Each of these patterns has pros and cons, but a good rule of thumb is to pick the one with the loosest coupling that you can get away with. For example, if you selected #4 your Java app could crash without also taking down your PHP app.
I'd suggest before looking at specific libraries or technologies listed in the answers here that you pick the right pattern for you, then investigate your specific options.
I have tried PHP-Java bridge(php-java-bridge.sourceforge.net/pjb/) and it works quite well. Basically, we need to run a jar file (JavaBridge.jar) which listens on port(there are several options available like Local socket, 8080 port and so on). Your java class files must be availabe to the JavaBridge in the classpath. You need to include a file Java.inc in your php and you can access the Java classes.
Sure, there are lots of ways, but you said about the limited resource...
IMHO define your own lightweight RPC-like protocol and use sockets on TCP/IP to communicate. Actually in this case there's no need to use full advantages of RPC etc... You need only to define API for this particular case and implement it on both sides. In this case you can serialize your packets to quite small. You can even assign a kind of GUIDs to your remote methods and use them to save the traffic and speed-up your intercommunication.
The advantage of sockets usage is that your solution will be pretty scalable.
You could try the PHP/Java integration.
Also, if the communication is one-way (something like "sendmail for IM"), you could write out the PHP requests to a file and monitor that in your Java app.
I was also faced with this problem recently. The Resin solution above is actually a complete re-write of PHP in Java along the lines of JRuby, Jython and Rhino. It is called Quercus. But I'm guessing for you as it was for me, tossing out your Apache/PHP setup isn't really an option.
And there are more problems with Quercus besides: the free version is GPL, which is tricky if you're developing commercial software (though not as tricky as Resin would like you to believe (but IANAL)) and on top of that the free version doesn't support compiling to byte code, so its basically an interpreter written in Java.
What I decided on in the end was to just exchange simple messages over HTTP. I used PHP's json_encode()/json_decode() and Java's json-lib to encode the messages in JSON (simple, text-based, good match for data model).
Another interesting and light-weight option would be to have Java generate PHP code and then use PHP include() directive to fetch that over HTTP and execute it. I haven't tried this though.
If its the actual HTTP calls you're concerned about (for performance), neither of these solutions will help there. All I can say is that I haven't had problems with the PHP and Java on the same LAN. My feeling is that it won't be a problem for the vast majority of applications as long as you keep your RPC calls fairly course-grained (which you really should do anyway).

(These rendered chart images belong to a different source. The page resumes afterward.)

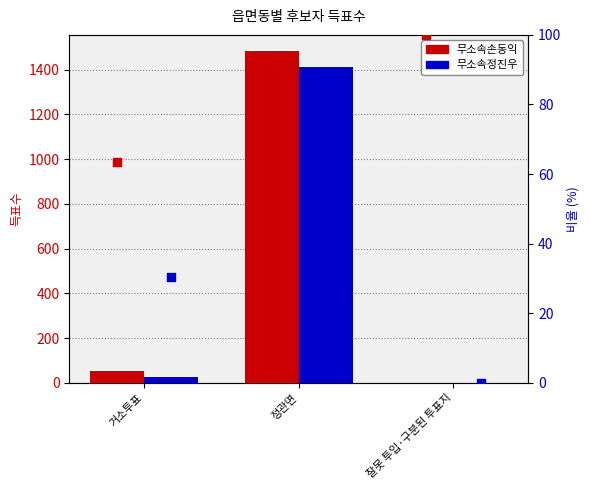

Which series has the largest total across all categories?

무소속손동익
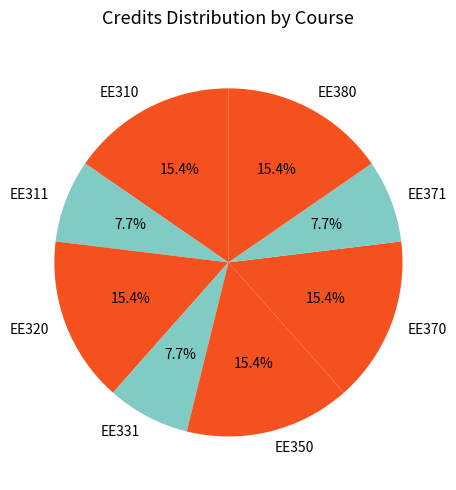

What is the ratio of the value at EE331 to the value at EE350?

0.5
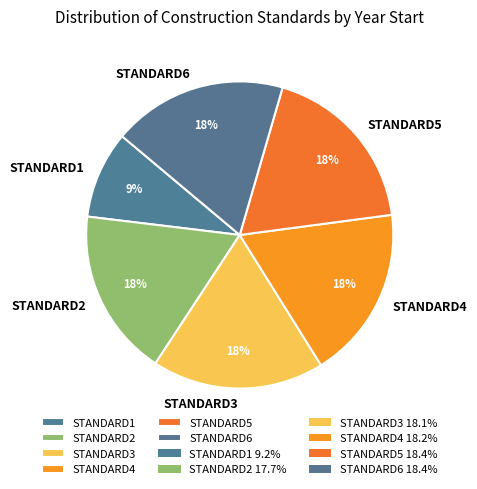

How many slices are in this pie chart?

6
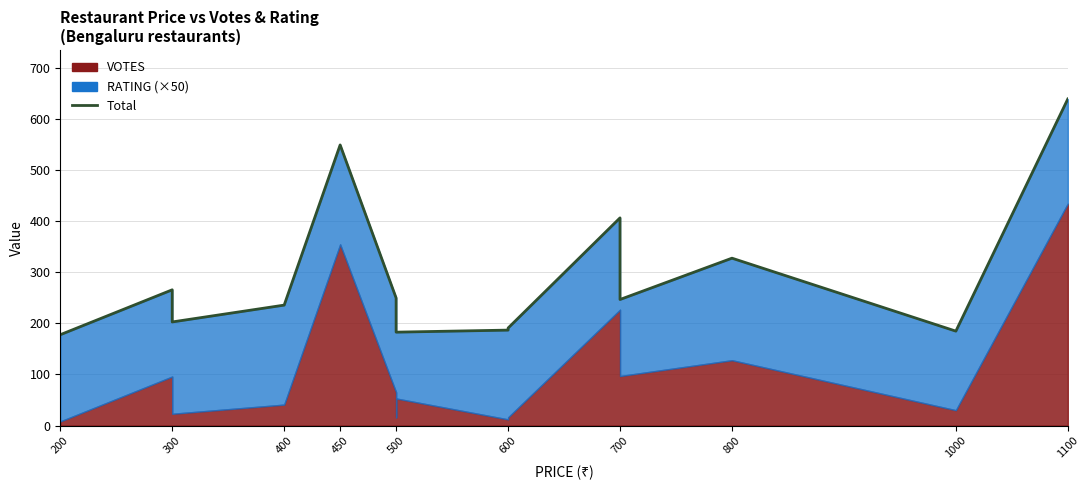

What is the average value?

283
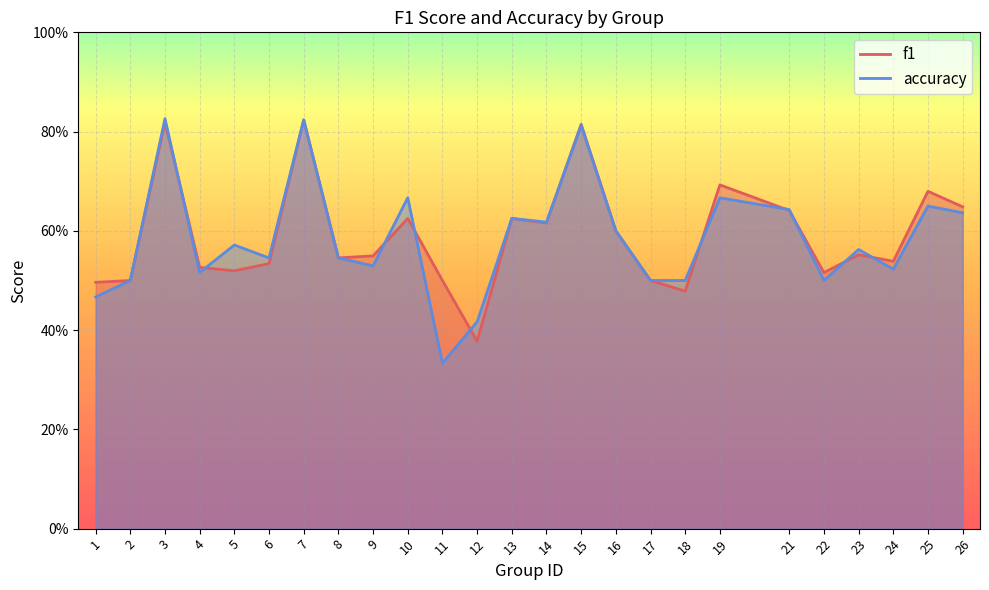

Rank the series at 21 from lowest to highest value.

f1, accuracy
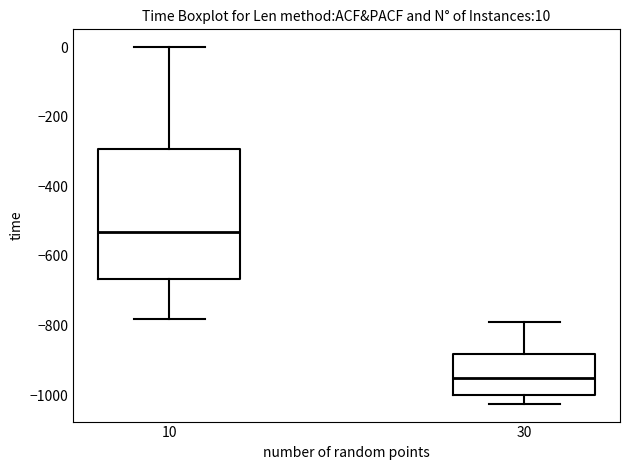

Which box has the highest median line?

10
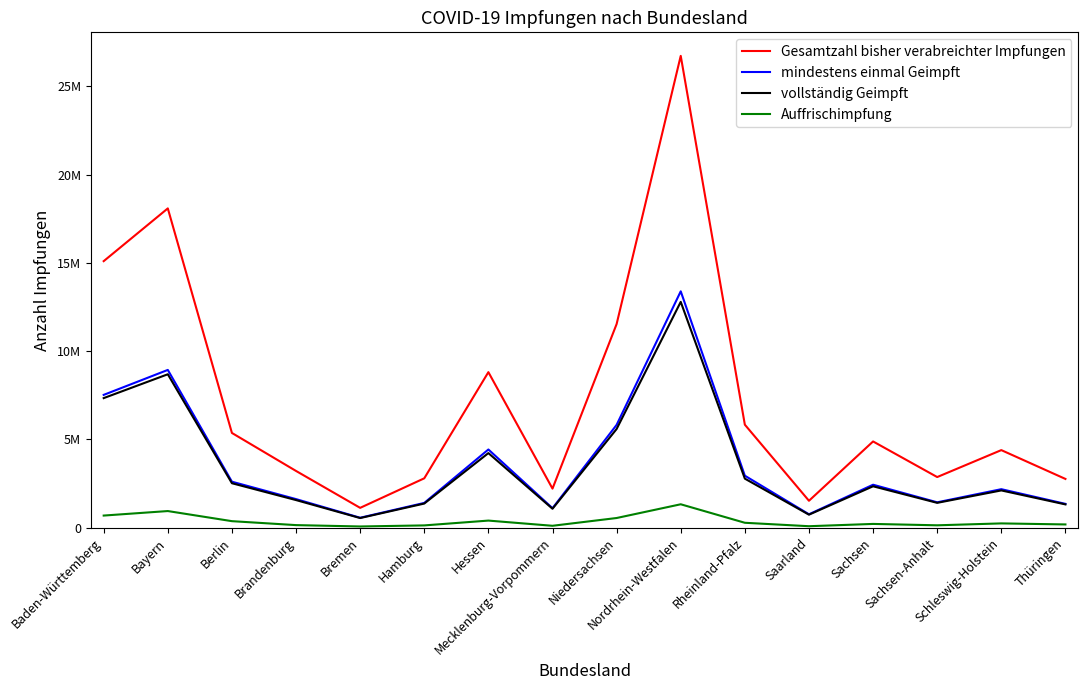

True or false: Auffrischimpfung and Gesamtzahl bisher verabreichter Impfungen cross at least once.

False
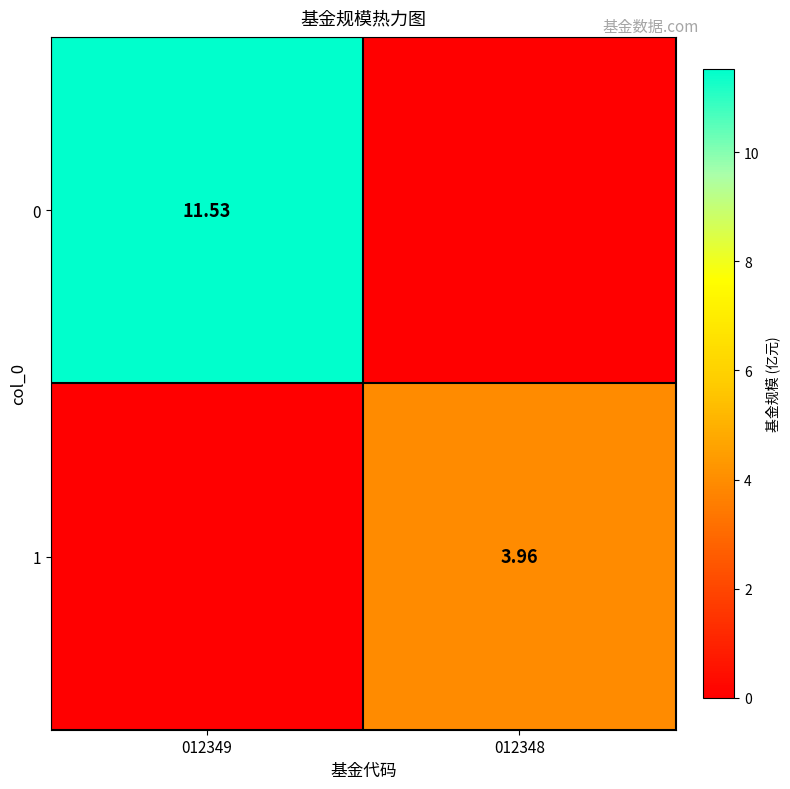

What is the sum of all 1 values?

4.0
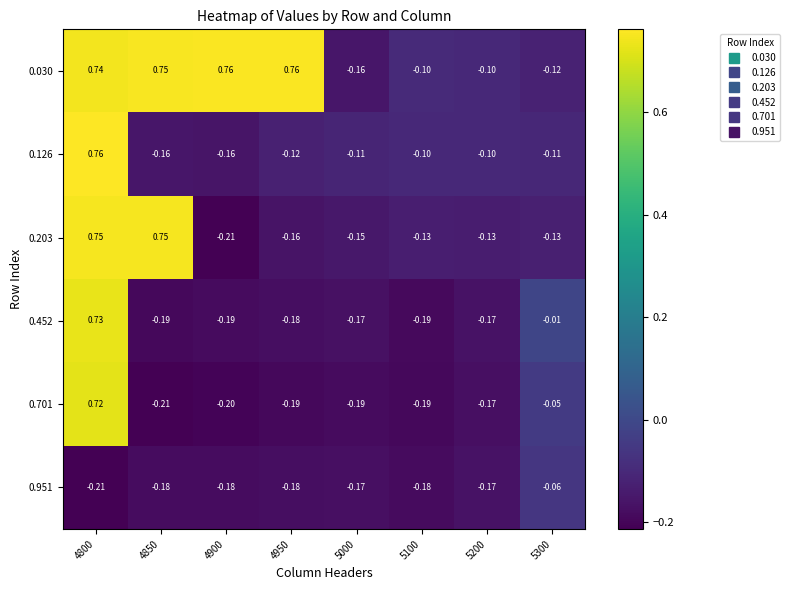

Rank the series at 4950 from highest to lowest value.

0.030, 0.126, 0.203, 0.452, 0.951, 0.701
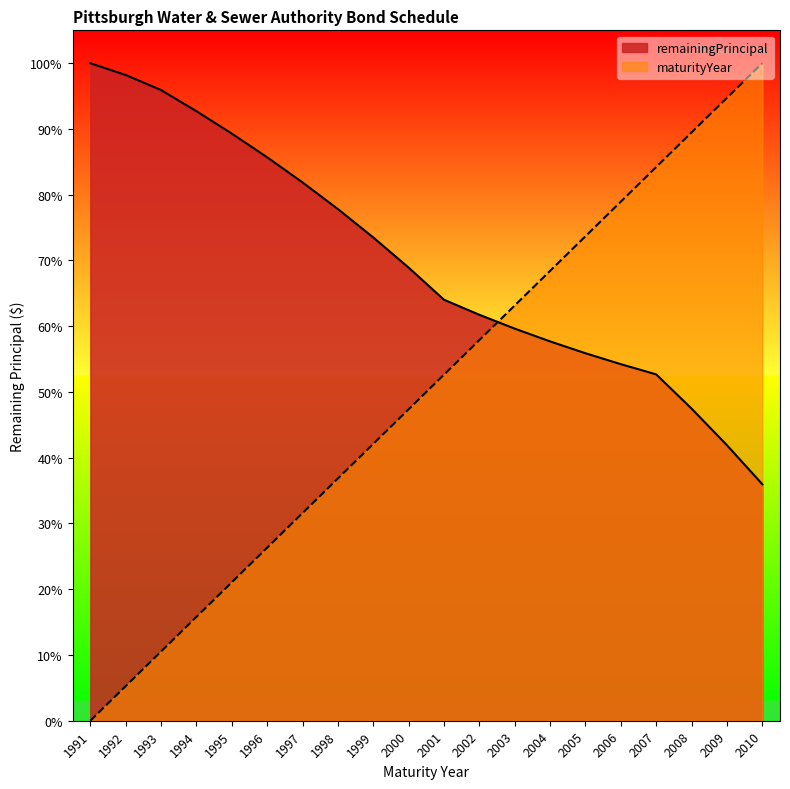

Does the chart have visible grid lines?

No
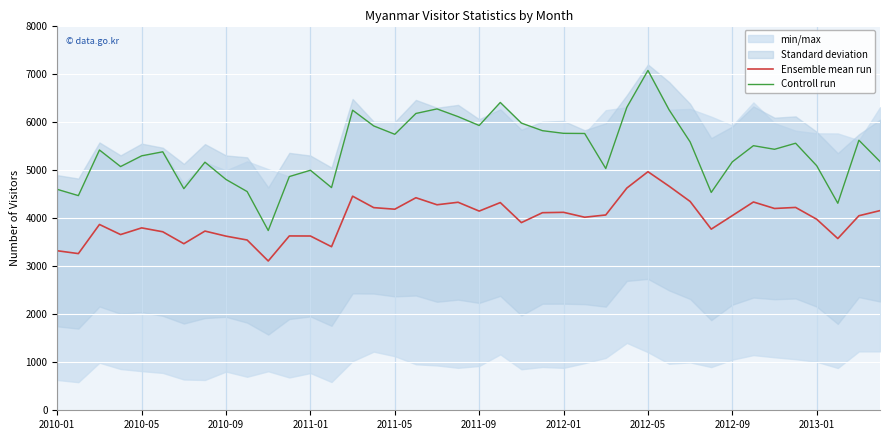

What is the maximum value for Ensemble mean run?

4961.0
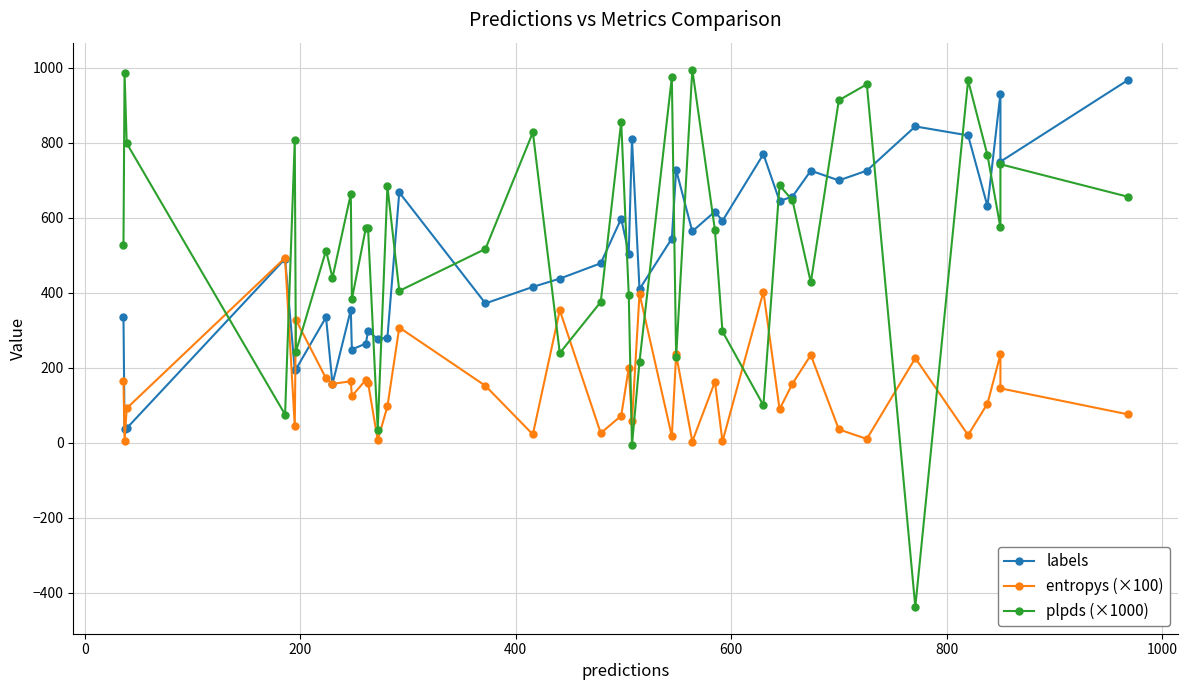

The labels series shows 437.1 at 10. True or false?

False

Sorry, this is a bit of a quick answer but: i heard the Resin app server has support for integrating java and PHP.
They claim they can smash php and java together: http://www.caucho.com/resin-3.0/quercus/
I've used resin for serving J2ee applications, but not for its PHP support.
I'd be interested to hear of such adventures.
Why not use web service?
Make a Java layer and put a ws access(Axis, SpringWS, etc...) and the Php access the Java layer using one ws client.
I think it's simple and useful.
I've come across this page which introduces a means to link the two layers. However, it still requires a middle layer (TCP/IP). Moreover, other services may exploit the Java service as well because it accepts all incoming connections.